SD-WAN uses broadband internet connections at each site for connectivity. The software component of the solution (SD) allows for the management and monitoring of these circuits provided by multiple vendors. The broadband connections are ubiquitous and inexpensive, provided by local cable TV providers. Broadband internet connections offer more bandwidth and are much less expensive than an MPLS node. Additionally, broadband circuits can be installed in weeks instead of the months required for a typical new MPLS site. In an SD-WAN deployment, each site has its own internet connectivity, the same broadband circuit that is delivering connectivity. This greatly increases the satisfaction of the branch users for internet speed and reduces total traffic over the WAN. However, it creates a challenge for the cyber security of the enterprise. When each remote site has its own internet, each site needs its own cyber security solution. Producing a valid cyber security solution can reduce the cost savings that result from the broadband internet.

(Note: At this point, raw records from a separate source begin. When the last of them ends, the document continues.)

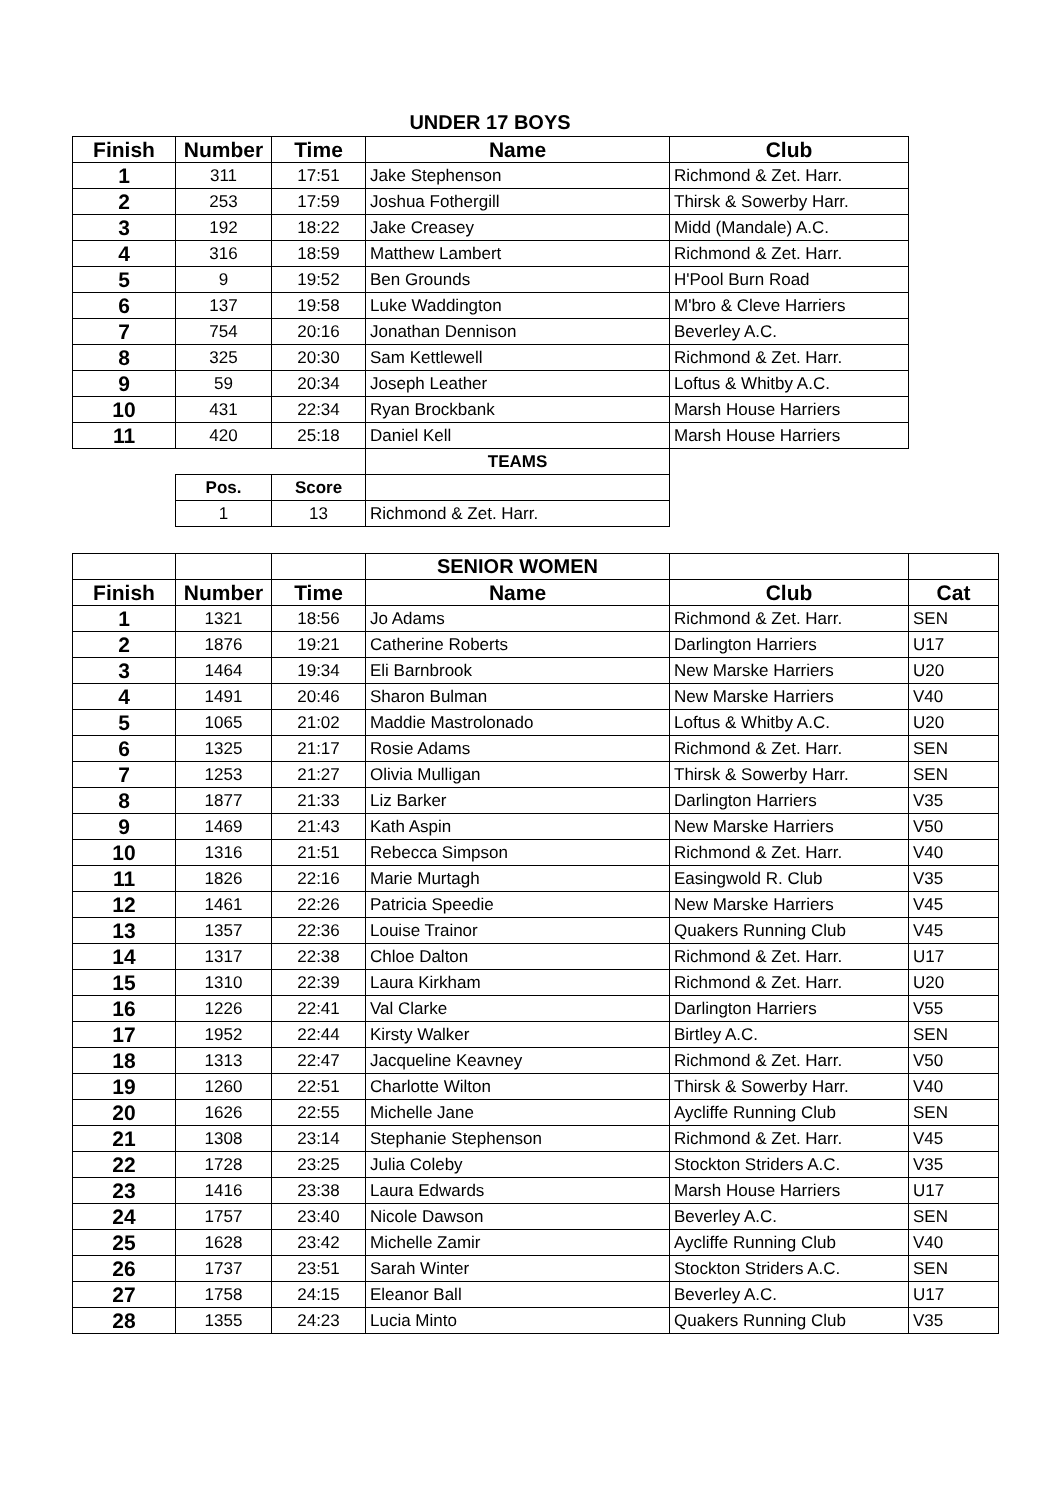UNDER 17 BOYS
| Finish | Number | Time | Name | Club |
| --- | --- | --- | --- | --- |
| 1 | 311 | 17:51 | Jake Stephenson | Richmond & Zet. Harr. |
| 2 | 253 | 17:59 | Joshua Fothergill | Thirsk & Sowerby Harr. |
| 3 | 192 | 18:22 | Jake Creasey | Midd (Mandale) A.C. |
| 4 | 316 | 18:59 | Matthew Lambert | Richmond & Zet. Harr. |
| 5 | 9 | 19:52 | Ben Grounds | H'Pool Burn Road |
| 6 | 137 | 19:58 | Luke Waddington | M'bro & Cleve Harriers |
| 7 | 754 | 20:16 | Jonathan Dennison | Beverley A.C. |
| 8 | 325 | 20:30 | Sam Kettlewell | Richmond & Zet. Harr. |
| 9 | 59 | 20:34 | Joseph Leather | Loftus & Whitby A.C. |
| 10 | 431 | 22:34 | Ryan Brockbank | Marsh House Harriers |
| 11 | 420 | 25:18 | Daniel Kell | Marsh House Harriers |
| | | | TEAMS | |
| | Pos. | Score | | |
| | 1 | 13 | Richmond & Zet. Harr. | |
| | | | SENIOR WOMEN | | |
| Finish | Number | Time | Name | Club | Cat |
| 1 | 1321 | 18:56 | Jo Adams | Richmond & Zet. Harr. | SEN |
| 2 | 1876 | 19:21 | Catherine Roberts | Darlington Harriers | U17 |
| 3 | 1464 | 19:34 | Eli Barnbrook | New Marske Harriers | U20 |
| 4 | 1491 | 20:46 | Sharon Bulman | New Marske Harriers | V40 |
| 5 | 1065 | 21:02 | Maddie Mastrolonado | Loftus & Whitby A.C. | U20 |
| 6 | 1325 | 21:17 | Rosie Adams | Richmond & Zet. Harr. | SEN |
| 7 | 1253 | 21:27 | Olivia Mulligan | Thirsk & Sowerby Harr. | SEN |
| 8 | 1877 | 21:33 | Liz Barker | Darlington Harriers | V35 |
| 9 | 1469 | 21:43 | Kath Aspin | New Marske Harriers | V50 |
| 10 | 1316 | 21:51 | Rebecca Simpson | Richmond & Zet. Harr. | V40 |
| 11 | 1826 | 22:16 | Marie Murtagh | Easingwold R. Club | V35 |
| 12 | 1461 | 22:26 | Patricia Speedie | New Marske Harriers | V45 |
| 13 | 1357 | 22:36 | Louise Trainor | Quakers Running Club | V45 |
| 14 | 1317 | 22:38 | Chloe Dalton | Richmond & Zet. Harr. | U17 |
| 15 | 1310 | 22:39 | Laura Kirkham | Richmond & Zet. Harr. | U20 |
| 16 | 1226 | 22:41 | Val Clarke | Darlington Harriers | V55 |
| 17 | 1952 | 22:44 | Kirsty Walker | Birtley A.C. | SEN |
| 18 | 1313 | 22:47 | Jacqueline Keavney | Richmond & Zet. Harr. | V50 |
| 19 | 1260 | 22:51 | Charlotte Wilton | Thirsk & Sowerby Harr. | V40 |
| 20 | 1626 | 22:55 | Michelle Jane | Aycliffe Running Club | SEN |
| 21 | 1308 | 23:14 | Stephanie Stephenson | Richmond & Zet. Harr. | V45 |
| 22 | 1728 | 23:25 | Julia Coleby | Stockton Striders A.C. | V35 |
| 23 | 1416 | 23:38 | Laura Edwards | Marsh House Harriers | U17 |
| 24 | 1757 | 23:40 | Nicole Dawson | Beverley A.C. | SEN |
| 25 | 1628 | 23:42 | Michelle Zamir | Aycliffe Running Club | V40 |
| 26 | 1737 | 23:51 | Sarah Winter | Stockton Striders A.C. | SEN |
| 27 | 1758 | 24:15 | Eleanor Ball | Beverley A.C. | U17 |
| 28 | 1355 | 24:23 | Lucia Minto | Quakers Running Club | V35 |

Gartner recently has labeled SD-WAN as a disruptive technology due to both its superior management of a WAN and its reduced costs. Implementation of an SD-Wan implementation requires a partner with expertise. Some providers today pride themselves on having the best database to find the cheapest broadband circuits for each site. However, it is vital to pick a partner that also can provide an ongoing management of the circuits at each site and a deep understanding of the cyber security risks of an SD-WAN solution.